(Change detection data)
####################

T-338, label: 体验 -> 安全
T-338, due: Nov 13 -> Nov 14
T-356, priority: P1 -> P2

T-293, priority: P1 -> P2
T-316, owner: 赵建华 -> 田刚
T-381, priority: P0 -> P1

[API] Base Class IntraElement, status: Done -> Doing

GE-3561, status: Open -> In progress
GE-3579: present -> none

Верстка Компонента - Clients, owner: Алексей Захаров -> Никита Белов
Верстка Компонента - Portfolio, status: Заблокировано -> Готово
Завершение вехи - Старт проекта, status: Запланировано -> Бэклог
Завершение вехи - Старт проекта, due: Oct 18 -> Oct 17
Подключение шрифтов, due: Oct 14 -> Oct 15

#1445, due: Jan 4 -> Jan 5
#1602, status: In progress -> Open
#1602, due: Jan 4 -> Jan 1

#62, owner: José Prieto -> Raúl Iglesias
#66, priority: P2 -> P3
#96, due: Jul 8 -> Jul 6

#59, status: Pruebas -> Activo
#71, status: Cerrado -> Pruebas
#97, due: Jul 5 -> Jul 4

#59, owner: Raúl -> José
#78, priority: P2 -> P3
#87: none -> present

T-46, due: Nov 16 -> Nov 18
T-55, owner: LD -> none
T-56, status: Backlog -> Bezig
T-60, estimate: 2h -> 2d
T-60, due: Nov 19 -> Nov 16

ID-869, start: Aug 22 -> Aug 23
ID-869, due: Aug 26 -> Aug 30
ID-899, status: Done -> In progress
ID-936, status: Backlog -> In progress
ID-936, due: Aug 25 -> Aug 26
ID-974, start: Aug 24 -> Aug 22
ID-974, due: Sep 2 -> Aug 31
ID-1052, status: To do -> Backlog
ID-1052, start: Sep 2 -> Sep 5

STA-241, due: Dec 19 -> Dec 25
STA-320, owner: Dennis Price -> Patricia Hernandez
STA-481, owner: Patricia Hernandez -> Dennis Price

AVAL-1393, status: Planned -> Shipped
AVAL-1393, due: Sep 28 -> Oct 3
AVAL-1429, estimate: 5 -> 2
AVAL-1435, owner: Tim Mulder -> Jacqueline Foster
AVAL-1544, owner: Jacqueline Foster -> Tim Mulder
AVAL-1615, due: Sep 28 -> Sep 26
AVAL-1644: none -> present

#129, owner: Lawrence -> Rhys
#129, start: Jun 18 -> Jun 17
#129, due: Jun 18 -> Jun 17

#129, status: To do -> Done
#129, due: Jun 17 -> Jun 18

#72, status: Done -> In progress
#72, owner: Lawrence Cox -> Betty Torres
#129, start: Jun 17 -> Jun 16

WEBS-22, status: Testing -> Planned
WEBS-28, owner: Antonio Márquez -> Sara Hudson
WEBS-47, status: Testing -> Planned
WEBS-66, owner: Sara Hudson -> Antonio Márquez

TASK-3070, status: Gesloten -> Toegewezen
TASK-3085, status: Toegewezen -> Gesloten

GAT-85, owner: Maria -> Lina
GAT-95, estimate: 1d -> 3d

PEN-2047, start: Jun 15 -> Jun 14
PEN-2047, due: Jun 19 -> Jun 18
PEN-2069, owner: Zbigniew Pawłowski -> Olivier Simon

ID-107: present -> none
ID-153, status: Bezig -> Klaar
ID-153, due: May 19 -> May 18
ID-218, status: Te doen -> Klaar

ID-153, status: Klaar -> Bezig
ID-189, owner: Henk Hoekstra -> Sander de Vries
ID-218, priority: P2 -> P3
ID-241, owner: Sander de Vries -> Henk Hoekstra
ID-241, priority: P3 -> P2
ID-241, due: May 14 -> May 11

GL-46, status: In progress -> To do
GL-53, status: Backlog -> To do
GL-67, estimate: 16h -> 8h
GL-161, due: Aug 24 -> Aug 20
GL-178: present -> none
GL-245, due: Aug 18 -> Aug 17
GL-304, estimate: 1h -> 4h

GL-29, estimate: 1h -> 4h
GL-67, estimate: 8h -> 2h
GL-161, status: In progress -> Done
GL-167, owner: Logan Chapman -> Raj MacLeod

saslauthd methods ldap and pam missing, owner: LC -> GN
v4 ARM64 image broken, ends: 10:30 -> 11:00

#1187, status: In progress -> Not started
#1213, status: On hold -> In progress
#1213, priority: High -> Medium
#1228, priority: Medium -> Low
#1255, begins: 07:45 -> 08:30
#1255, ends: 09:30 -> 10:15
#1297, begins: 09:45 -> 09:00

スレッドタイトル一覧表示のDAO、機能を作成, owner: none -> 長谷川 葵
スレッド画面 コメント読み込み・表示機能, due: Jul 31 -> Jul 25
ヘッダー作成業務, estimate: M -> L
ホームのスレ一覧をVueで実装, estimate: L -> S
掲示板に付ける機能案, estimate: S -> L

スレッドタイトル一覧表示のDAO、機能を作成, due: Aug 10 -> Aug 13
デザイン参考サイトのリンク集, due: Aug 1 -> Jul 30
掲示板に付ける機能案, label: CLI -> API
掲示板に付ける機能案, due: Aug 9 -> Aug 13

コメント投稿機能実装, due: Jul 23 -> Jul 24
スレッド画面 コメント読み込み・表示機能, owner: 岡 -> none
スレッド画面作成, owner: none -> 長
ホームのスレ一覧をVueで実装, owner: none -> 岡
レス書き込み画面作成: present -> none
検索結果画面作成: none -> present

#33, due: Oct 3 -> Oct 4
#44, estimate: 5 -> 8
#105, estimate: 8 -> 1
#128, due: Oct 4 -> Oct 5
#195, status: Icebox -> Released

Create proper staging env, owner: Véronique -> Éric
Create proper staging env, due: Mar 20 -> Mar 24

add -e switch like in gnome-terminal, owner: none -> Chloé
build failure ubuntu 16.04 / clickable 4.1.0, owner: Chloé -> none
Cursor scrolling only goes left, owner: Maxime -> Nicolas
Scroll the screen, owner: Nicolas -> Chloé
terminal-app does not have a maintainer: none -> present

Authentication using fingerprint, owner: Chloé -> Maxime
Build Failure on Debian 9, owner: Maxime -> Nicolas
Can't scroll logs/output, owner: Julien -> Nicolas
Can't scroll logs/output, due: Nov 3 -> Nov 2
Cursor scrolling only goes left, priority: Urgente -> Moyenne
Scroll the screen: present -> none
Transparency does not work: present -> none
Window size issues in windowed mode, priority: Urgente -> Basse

####################

● **What needs to be done**
Each entry is to be output exactly as it was written.

● **Task answer**
T-338, label: 体验 -> 安全
T-338, due: Nov 13 -> Nov 14
T-356, priority: P1 -> P2

T-293, priority: P1 -> P2
T-316, owner: 赵建华 -> 田刚
T-381, priority: P0 -> P1

[API] Base Class IntraElement, status: Done -> Doing

GE-3561, status: Open -> In progress
GE-3579: present -> none

Верстка Компонента - Clients, owner: Алексей Захаров -> Никита Белов
Верстка Компонента - Portfolio, status: Заблокировано -> Готово
Завершение вехи - Старт проекта, status: Запланировано -> Бэклог
Завершение вехи - Старт проекта, due: Oct 18 -> Oct 17
Подключение шрифтов, due: Oct 14 -> Oct 15

#1445, due: Jan 4 -> Jan 5
#1602, status: In progress -> Open
#1602, due: Jan 4 -> Jan 1

#62, owner: José Prieto -> Raúl Iglesias
#66, priority: P2 -> P3
#96, due: Jul 8 -> Jul 6

#59, status: Pruebas -> Activo
#71, status: Cerrado -> Pruebas
#97, due: Jul 5 -> Jul 4

#59, owner: Raúl -> José
#78, priority: P2 -> P3
#87: none -> present

T-46, due: Nov 16 -> Nov 18
T-55, owner: LD -> none
T-56, status: Backlog -> Bezig
T-60, estimate: 2h -> 2d
T-60, due: Nov 19 -> Nov 16

ID-869, start: Aug 22 -> Aug 23
ID-869, due: Aug 26 -> Aug 30
ID-899, status: Done -> In progress
ID-936, status: Backlog -> In progress
ID-936, due: Aug 25 -> Aug 26
ID-974, start: Aug 24 -> Aug 22
ID-974, due: Sep 2 -> Aug 31
ID-1052, status: To do -> Backlog
ID-1052, start: Sep 2 -> Sep 5

STA-241, due: Dec 19 -> Dec 25
STA-320, owner: Dennis Price -> Patricia Hernandez
STA-481, owner: Patricia Hernandez -> Dennis Price

AVAL-1393, status: Planned -> Shipped
AVAL-1393, due: Sep 28 -> Oct 3
AVAL-1429, estimate: 5 -> 2
AVAL-1435, owner: Tim Mulder -> Jacqueline Foster
AVAL-1544, owner: Jacqueline Foster -> Tim Mulder
AVAL-1615, due: Sep 28 -> Sep 26
AVAL-1644: none -> present

#129, owner: Lawrence -> Rhys
#129, start: Jun 18 -> Jun 17
#129, due: Jun 18 -> Jun 17

#129, status: To do -> Done
#129, due: Jun 17 -> Jun 18

#72, status: Done -> In progress
#72, owner: Lawrence Cox -> Betty Torres
#129, start: Jun 17 -> Jun 16

WEBS-22, status: Testing -> Planned
WEBS-28, owner: Antonio Márquez -> Sara Hudson
WEBS-47, status: Testing -> Planned
WEBS-66, owner: Sara Hudson -> Antonio Márquez

TASK-3070, status: Gesloten -> Toegewezen
TASK-3085, status: Toegewezen -> Gesloten

GAT-85, owner: Maria -> Lina
GAT-95, estimate: 1d -> 3d

PEN-2047, start: Jun 15 -> Jun 14
PEN-2047, due: Jun 19 -> Jun 18
PEN-2069, owner: Zbigniew Pawłowski -> Olivier Simon

ID-107: present -> none
ID-153, status: Bezig -> Klaar
ID-153, due: May 19 -> May 18
ID-218, status: Te doen -> Klaar

ID-153, status: Klaar -> Bezig
ID-189, owner: Henk Hoekstra -> Sander de Vries
ID-218, priority: P2 -> P3
ID-241, owner: Sander de Vries -> Henk Hoekstra
ID-241, priority: P3 -> P2
ID-241, due: May 14 -> May 11

GL-46, status: In progress -> To do
GL-53, status: Backlog -> To do
GL-67, estimate: 16h -> 8h
GL-161, due: Aug 24 -> Aug 20
GL-178: present -> none
GL-245, due: Aug 18 -> Aug 17
GL-304, estimate: 1h -> 4h

GL-29, estimate: 1h -> 4h
GL-67, estimate: 8h -> 2h
GL-161, status: In progress -> Done
GL-167, owner: Logan Chapman -> Raj MacLeod

saslauthd methods ldap and pam missing, owner: LC -> GN
v4 ARM64 image broken, ends: 10:30 -> 11:00

#1187, status: In progress -> Not started
#1213, status: On hold -> In progress
#1213, priority: High -> Medium
#1228, priority: Medium -> Low
#1255, begins: 07:45 -> 08:30
#1255, ends: 09:30 -> 10:15
#1297, begins: 09:45 -> 09:00

スレッドタイトル一覧表示のDAO、機能を作成, owner: none -> 長谷川 葵
スレッド画面 コメント読み込み・表示機能, due: Jul 31 -> Jul 25
ヘッダー作成業務, estimate: M -> L
ホームのスレ一覧をVueで実装, estimate: L -> S
掲示板に付ける機能案, estimate: S -> L

スレッドタイトル一覧表示のDAO、機能を作成, due: Aug 10 -> Aug 13
デザイン参考サイトのリンク集, due: Aug 1 -> Jul 30
掲示板に付ける機能案, label: CLI -> API
掲示板に付ける機能案, due: Aug 9 -> Aug 13

コメント投稿機能実装, due: Jul 23 -> Jul 24
スレッド画面 コメント読み込み・表示機能, owner: 岡 -> none
スレッド画面作成, owner: none -> 長
ホームのスレ一覧をVueで実装, owner: none -> 岡
レス書き込み画面作成: present -> none
検索結果画面作成: none -> present

#33, due: Oct 3 -> Oct 4
#44, estimate: 5 -> 8
#105, estimate: 8 -> 1
#128, due: Oct 4 -> Oct 5
#195, status: Icebox -> Released

Create proper staging env, owner: Véronique -> Éric
Create proper staging env, due: Mar 20 -> Mar 24

add -e switch like in gnome-terminal, owner: none -> Chloé
build failure ubuntu 16.04 / clickable 4.1.0, owner: Chloé -> none
Cursor scrolling only goes left, owner: Maxime -> Nicolas
Scroll the screen, owner: Nicolas -> Chloé
terminal-app does not have a maintainer: none -> present

Authentication using fingerprint, owner: Chloé -> Maxime
Build Failure on Debian 9, owner: Maxime -> Nicolas
Can't scroll logs/output, owner: Julien -> Nicolas
Can't scroll logs/output, due: Nov 3 -> Nov 2
Cursor scrolling only goes left, priority: Urgente -> Moyenne
Scroll the screen: present -> none
Transparency does not work: present -> none
Window size issues in windowed mode, priority: Urgente -> Basse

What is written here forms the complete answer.